Taking the entries below from the top, restate each line exactly and end with the line containing "recoloured,lobofol (grey),896 293".

[Stored items]
....
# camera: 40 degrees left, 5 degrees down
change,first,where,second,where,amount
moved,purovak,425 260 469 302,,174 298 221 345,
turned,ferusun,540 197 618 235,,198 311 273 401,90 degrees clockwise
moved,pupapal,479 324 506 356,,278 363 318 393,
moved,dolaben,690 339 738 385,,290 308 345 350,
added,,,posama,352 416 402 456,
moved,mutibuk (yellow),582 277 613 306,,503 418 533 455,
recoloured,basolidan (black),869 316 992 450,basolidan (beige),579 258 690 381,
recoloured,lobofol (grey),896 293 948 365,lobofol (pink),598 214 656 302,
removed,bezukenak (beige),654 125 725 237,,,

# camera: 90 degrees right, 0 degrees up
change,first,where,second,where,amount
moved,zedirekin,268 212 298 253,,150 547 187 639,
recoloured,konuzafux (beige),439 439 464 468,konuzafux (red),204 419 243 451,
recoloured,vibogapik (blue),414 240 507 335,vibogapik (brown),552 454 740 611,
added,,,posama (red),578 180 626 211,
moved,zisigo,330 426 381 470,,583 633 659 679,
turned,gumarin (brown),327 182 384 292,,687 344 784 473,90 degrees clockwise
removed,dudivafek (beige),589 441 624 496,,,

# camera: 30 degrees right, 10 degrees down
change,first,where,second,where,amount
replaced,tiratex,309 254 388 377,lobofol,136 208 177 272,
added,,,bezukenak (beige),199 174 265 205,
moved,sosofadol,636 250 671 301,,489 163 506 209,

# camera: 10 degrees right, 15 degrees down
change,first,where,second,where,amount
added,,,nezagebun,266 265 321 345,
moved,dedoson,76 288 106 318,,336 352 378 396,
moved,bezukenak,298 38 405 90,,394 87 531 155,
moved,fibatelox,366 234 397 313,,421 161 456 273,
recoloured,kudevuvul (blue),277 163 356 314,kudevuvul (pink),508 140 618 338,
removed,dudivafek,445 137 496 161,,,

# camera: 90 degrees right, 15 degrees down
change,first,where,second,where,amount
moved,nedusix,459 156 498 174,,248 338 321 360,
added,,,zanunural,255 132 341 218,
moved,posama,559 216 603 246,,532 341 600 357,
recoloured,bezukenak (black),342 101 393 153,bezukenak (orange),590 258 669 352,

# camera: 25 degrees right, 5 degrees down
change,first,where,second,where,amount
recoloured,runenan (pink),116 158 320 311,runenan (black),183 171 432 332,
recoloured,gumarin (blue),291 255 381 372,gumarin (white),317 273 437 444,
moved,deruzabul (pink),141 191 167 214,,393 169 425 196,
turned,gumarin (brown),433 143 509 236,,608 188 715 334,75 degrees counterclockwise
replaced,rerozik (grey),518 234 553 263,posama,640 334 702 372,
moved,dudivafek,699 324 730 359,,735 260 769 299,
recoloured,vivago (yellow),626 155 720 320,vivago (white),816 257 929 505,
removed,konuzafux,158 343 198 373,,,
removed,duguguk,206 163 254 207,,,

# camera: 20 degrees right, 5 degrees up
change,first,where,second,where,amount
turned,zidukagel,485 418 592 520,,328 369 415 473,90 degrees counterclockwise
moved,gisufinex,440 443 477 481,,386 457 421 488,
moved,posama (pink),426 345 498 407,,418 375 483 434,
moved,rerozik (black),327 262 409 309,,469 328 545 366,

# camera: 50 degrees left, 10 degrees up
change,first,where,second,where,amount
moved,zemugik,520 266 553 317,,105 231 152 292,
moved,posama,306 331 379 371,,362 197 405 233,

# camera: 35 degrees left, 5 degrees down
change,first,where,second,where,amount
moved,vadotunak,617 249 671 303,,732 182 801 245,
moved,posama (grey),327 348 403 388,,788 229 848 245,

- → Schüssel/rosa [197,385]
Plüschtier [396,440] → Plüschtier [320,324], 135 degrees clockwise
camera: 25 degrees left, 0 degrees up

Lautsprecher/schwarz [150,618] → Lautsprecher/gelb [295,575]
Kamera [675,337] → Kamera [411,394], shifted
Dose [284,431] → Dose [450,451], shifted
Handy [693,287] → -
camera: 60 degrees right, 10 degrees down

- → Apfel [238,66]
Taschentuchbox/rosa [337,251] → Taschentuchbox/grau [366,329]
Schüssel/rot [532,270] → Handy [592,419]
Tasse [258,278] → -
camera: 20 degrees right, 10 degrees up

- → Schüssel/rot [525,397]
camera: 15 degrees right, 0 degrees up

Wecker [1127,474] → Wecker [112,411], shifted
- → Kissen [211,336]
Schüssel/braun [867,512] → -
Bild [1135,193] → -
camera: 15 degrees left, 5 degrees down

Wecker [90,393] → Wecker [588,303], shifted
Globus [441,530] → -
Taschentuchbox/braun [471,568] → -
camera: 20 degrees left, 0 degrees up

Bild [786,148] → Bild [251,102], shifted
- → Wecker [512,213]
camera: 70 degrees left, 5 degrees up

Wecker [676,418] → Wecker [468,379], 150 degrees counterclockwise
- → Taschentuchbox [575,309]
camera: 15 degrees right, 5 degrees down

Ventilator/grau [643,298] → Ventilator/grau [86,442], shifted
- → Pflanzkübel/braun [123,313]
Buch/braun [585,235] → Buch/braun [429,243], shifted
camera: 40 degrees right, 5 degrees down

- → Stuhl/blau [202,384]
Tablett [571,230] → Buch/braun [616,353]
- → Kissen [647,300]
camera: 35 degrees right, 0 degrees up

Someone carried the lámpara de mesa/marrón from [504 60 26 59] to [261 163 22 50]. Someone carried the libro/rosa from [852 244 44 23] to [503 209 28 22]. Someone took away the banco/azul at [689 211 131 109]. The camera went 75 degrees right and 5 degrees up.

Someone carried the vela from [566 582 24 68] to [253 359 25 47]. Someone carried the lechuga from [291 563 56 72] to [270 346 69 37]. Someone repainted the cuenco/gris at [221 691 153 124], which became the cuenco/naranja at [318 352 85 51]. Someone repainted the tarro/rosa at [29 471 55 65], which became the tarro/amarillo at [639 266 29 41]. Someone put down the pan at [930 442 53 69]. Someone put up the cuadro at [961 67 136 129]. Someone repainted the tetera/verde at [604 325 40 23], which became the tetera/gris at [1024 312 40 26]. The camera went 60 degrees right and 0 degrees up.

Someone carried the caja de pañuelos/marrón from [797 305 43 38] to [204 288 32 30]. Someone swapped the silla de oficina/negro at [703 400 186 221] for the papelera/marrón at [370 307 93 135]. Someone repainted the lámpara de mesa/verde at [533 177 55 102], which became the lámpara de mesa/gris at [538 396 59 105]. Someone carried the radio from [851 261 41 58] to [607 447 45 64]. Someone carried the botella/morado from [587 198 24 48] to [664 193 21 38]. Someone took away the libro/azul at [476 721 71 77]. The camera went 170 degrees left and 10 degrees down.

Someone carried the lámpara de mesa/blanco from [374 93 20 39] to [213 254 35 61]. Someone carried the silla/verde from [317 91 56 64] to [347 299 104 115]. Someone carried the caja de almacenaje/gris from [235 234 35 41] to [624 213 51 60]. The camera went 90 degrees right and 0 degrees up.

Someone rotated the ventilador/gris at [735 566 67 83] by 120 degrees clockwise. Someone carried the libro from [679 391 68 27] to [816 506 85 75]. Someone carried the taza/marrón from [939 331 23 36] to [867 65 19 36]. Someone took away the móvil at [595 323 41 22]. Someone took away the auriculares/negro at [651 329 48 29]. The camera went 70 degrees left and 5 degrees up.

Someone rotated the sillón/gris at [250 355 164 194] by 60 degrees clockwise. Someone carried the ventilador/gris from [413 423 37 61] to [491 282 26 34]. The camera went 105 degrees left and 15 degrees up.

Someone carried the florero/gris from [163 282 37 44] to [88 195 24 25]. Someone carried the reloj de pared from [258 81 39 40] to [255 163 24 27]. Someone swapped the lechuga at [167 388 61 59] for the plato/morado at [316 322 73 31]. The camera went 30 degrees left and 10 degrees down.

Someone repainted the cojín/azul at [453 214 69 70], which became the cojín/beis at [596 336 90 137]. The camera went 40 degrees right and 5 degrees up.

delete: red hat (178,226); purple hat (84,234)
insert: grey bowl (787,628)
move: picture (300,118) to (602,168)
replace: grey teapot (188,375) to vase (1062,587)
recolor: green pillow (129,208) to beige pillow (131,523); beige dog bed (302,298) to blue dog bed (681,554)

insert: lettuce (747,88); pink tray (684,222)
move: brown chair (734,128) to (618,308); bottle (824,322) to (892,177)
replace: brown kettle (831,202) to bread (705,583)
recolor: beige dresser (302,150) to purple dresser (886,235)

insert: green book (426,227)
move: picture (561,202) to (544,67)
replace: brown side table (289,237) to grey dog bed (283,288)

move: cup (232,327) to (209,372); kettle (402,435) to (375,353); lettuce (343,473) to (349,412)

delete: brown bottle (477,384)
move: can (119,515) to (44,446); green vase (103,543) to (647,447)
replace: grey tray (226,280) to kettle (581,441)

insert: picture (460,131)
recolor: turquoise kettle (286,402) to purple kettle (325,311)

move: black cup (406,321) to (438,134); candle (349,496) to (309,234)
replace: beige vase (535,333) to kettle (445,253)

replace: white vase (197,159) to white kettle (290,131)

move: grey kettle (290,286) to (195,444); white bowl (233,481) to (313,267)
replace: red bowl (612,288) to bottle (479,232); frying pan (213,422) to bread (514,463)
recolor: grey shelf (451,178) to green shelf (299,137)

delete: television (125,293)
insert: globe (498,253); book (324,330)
....
* **Result of this task**
# camera: 40 degrees left, 5 degrees down
change,first,where,second,where,amount
moved,purovak,425 260 469 302,,174 298 221 345,
turned,ferusun,540 197 618 235,,198 311 273 401,90 degrees clockwise
moved,pupapal,479 324 506 356,,278 363 318 393,
moved,dolaben,690 339 738 385,,290 308 345 350,
added,,,posama,352 416 402 456,
moved,mutibuk (yellow),582 277 613 306,,503 418 533 455,
recoloured,basolidan (black),869 316 992 450,basolidan (beige),579 258 690 381,
recoloured,lobofol (grey),896 293 948 365,lobofol (pink),598 214 656 302,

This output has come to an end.